• Extract to read:
Fund qualified mental health nurses now to address Australia’s mental health system bottleneck
Monday 9 May 2022
Psychologists’ and psychiatrists’ waiting lists continue to blow out across Australia, leaving the ‘missing middle’ in the lurch. It doesn’t have to be that way, if only governments chose to fund qualified mental health nurses.
Australia’s ‘missing middle’ - often too unwell for primary care, but not unwell enough for state-based services – can’t get the right help they need on time.
Qualified mental health nurses are therapy-trained mental health clinicians who could step in, but with current limitations on access to Medicare Benefits Schedule (MBS) item numbers, there is little they can do.
“The focus continues to be on waiting lists for psychologists and psychiatrists, but they’re not the only qualified mental health clinicians out there. If you want to help the missing middle, give Credentialed Mental Health Nurses (CMHNs) eligibility for the Better Access program and associated MBS items,” Australian College of Mental Health Nurses (ACMHN) Interim President Professor John Hurley said.

• Supplied data:
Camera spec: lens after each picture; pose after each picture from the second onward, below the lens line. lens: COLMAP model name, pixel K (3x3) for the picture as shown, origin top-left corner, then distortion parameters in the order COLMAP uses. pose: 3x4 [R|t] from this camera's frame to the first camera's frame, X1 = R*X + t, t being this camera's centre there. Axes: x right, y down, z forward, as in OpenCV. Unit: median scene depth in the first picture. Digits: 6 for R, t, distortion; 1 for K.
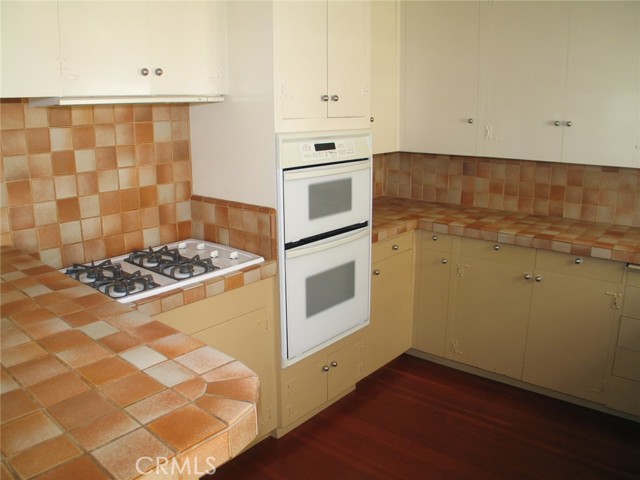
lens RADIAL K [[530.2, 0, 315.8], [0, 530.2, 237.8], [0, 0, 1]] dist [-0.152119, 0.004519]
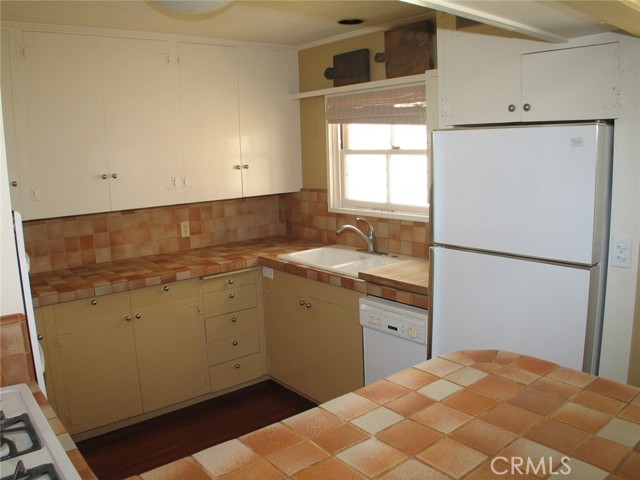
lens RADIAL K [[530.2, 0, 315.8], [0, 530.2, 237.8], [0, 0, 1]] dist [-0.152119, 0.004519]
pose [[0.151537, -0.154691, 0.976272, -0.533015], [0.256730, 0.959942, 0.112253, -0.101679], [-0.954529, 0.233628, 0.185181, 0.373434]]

• Assigned task 1:
Translate this sentence from the mental health nurses statement into Spanish: "Qualified mental health nurses are therapy-trained mental health clinicians who could step in, but with current limitations on access to Medicare Benefits Schedule (MBS) item numbers, there is little they can do."
• Assigned task 2:
In the mental health nurses statement, who is named as Interim President of the Australian College of Mental Health Nurses?
• Assigned task 3:
Rewrite the mental health nurses statement between "Australia’s ‘missing middle’" and "John Hurley said.", inclusive, changing "missing middle" to "underserved group".
The lines play no part in this work.

• Written solution 1:
Los enfermeros cualificados en salud mental son clínicos de salud mental formados en terapia que podrían intervenir, pero con las limitaciones actuales de acceso a los números de ítem del Medicare Benefits Schedule (MBS), es poco lo que pueden hacer.

• Written solution 2:
Professor John Hurley.

• Written solution 3:
Australia’s ‘underserved group’ - often too unwell for primary care, but not unwell enough for state-based services – can’t get the right help they need on time.
Qualified mental health nurses are therapy-trained mental health clinicians who could step in, but with current limitations on access to Medicare Benefits Schedule (MBS) item numbers, there is little they can do.
“The focus continues to be on waiting lists for psychologists and psychiatrists, but they’re not the only qualified mental health clinicians out there. If you want to help the underserved group, give Credentialed Mental Health Nurses (CMHNs) eligibility for the Better Access program and associated MBS items,” Australian College of Mental Health Nurses (ACMHN) Interim President Professor John Hurley said.